▶ **Extract provided**:
Status Command¶

The manta_node status command displays information about running node instances, including resource usage, task execution, and health metrics.

Overview¶

The status command provides:

List of running node instances
Process IDs and runtime information
Resource usage (CPU, memory)
Task execution status
Health and connectivity state

Synopsis¶

manta_node status [options]

Options¶

--plain

Use plain text output instead of formatted table

Simpler format for scripting
One node per section
Machine-readable output

--all

Show all instances (default behavior)

Same as running without options
Included for consistency

Usage Examples¶

Basic Status Check¶

View all running nodes:

$ manta_node status
┌─ Running Node Instances ────────────────────────────────────┐
│ Alias      │ Config     │ PID   │ Status  │ CPU % │ Memory │
├────────────┼────────────┼───────┼─────────┼───────┼────────┤
│ prod-gpu-1 │ production │ 12345 │ running │ 45.2% │ 2048MB │
│ dev-node   │ default    │ 12346 │ running │ 12.1% │ 512MB  │
│ test-1     │ test       │ 12347 │ running │ 78.9% │ 4096MB │
└────────────┴────────────┴───────┴─────────┴───────┴────────┘

Plain Text Output¶

For scripting and automation:

$ manta_node status --plain
Found 3 running instance(s):

Instance: production-a3f2c891
  Alias: prod-gpu-1
  Config: production
  PID: 12345
  Status: running
  CPU: 45.2%
  Memory: 2048 MB
  Started: 2024-03-15 10:30:15

Instance: default-b7d4f932
  Alias: dev-node
  Config: default
  PID: 12346
  Status: running
  CPU: 12.1%
  Memory: 512 MB
  Started: 2024-03-15 11:45:30

No Running Nodes¶

When no nodes are active:

$ manta_node status
No running node instances found.

Start a node with:
  manta_node start [config_name]

Output Format¶

Table Format¶

Default rich table display shows:

Alias: Node friendly name
Config: Configuration file used
PID: Process identifier
Status: Current state (running, stopping)

▶ **Information provided**:

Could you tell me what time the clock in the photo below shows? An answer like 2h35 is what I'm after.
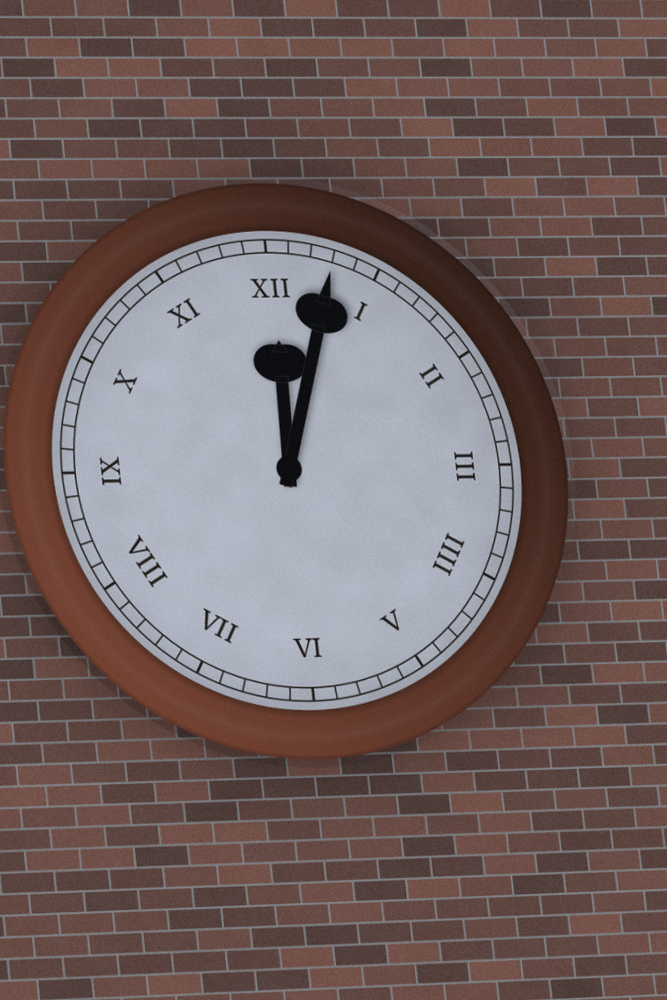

▶ **What is asked**:
1/ Set down the portion of the status command documentation that opens with the words containing "The manta_node status" and closes with "usage (CPU, memory)".
2/ List the column headings of the table shown in the basic status check example of the status command documentation.
3/ Write the next part of the status command documentation, starting after its final line.
The data has no connection to the status command documentation.

▶ **Set of answers**:
1/
The manta_node status command displays information about running node instances, including resource usage, task execution, and health metrics.

Overview¶

The status command provides:

List of running node instances
Process IDs and runtime information
Resource usage (CPU, memory)

2/ Alias, Config, PID, Status, CPU %, Memory

3/
CPU %: CPU usage percentage
Memory (MB): Memory usage in megabytes
Started: Timestamp when node started

Plain Format¶

Plain text output includes:

Instance: Full instance identifier
Alias: Node alias
Config: Configuration name
PID: Process ID
Status: Running state
CPU: CPU usage (if available)
Memory: Memory usage (if available)
Started: Start timestamp

Instance Information¶

Instance Tracking¶

Nodes are tracked via JSON files in ~/.manta/nodes/instances/:

{
  "instance_id": "production-a3f2c891",
  "alias": "prod-gpu-1",
  "config_name": "production",
  "pid": 12345,
  "start_time": "2024-03-15T10:30:15",
  "status": "running",
  "manager_host": "localhost",
  "manager_port": 50051,
  "log_file": "~/.manta/logs/nodes/prod-gpu-1.log"
}

Process Verification¶

The status command:

Reads instance files: Loads all *.json files
Verifies processes: Checks if PIDs are still running
Collects metrics: Gathers CPU/memory usage (if psutil available)
Cleans stale files: Removes files for dead processes
Formats output: Displays in table or plain text

Resource Metrics¶

With psutil installed:

CPU percentage: Current CPU usage
Memory usage: RSS (Resident Set Size) in MB
Process time: Creation timestamp
Thread count: Number of active threads

Without psutil:

Shows “N/A” for metrics
Still displays PID and status
Basic functionality maintained

Status States¶

Node States¶

running

Node is active and healthy
Accepting and executing tasks
Connected to manager

stopping

Shutdown initiated
Completing active tasks
Not accepting new tasks

error

Node encountered critical error
May need restart
Check logs for details

Process States¶

Active

Process exists and responding
PID verified via signal 0
Resources being consumed

Zombie

Process terminated but not reaped
Shows as “defunct” in ps
Requires parent cleanup

Stale

Instance file exists but process dead
Automatically cleaned up
File removed on detection

Integration with Other Commands¶

Status Before Starting¶

Check before starting new nodes:

# Check what's running
manta_node status

# Start if needed
if [ $? -eq 0 ]; then
    manta_node start production
fi

Status After Stopping¶

Verify nodes stopped:

# Stop all nodes
manta_node stop --all

# Verify stopped
manta_node status
# Should show: "No running node instances found"

Monitor During Execution¶

Watch node status:

# Monitor status every 5 seconds
watch -n 5 manta_node status

# Or in a loop
while true; do
    clear
    manta_node status
    sleep 5
done

Scripting and Automation¶

Parse Status Output¶

Extract information for scripts:

# Get PIDs of all running nodes
manta_node status --plain | grep "PID:" | awk '{print $2}'

# Count running nodes
count=$(manta_node status --plain | grep -c "Instance:")
echo "Running nodes: $count"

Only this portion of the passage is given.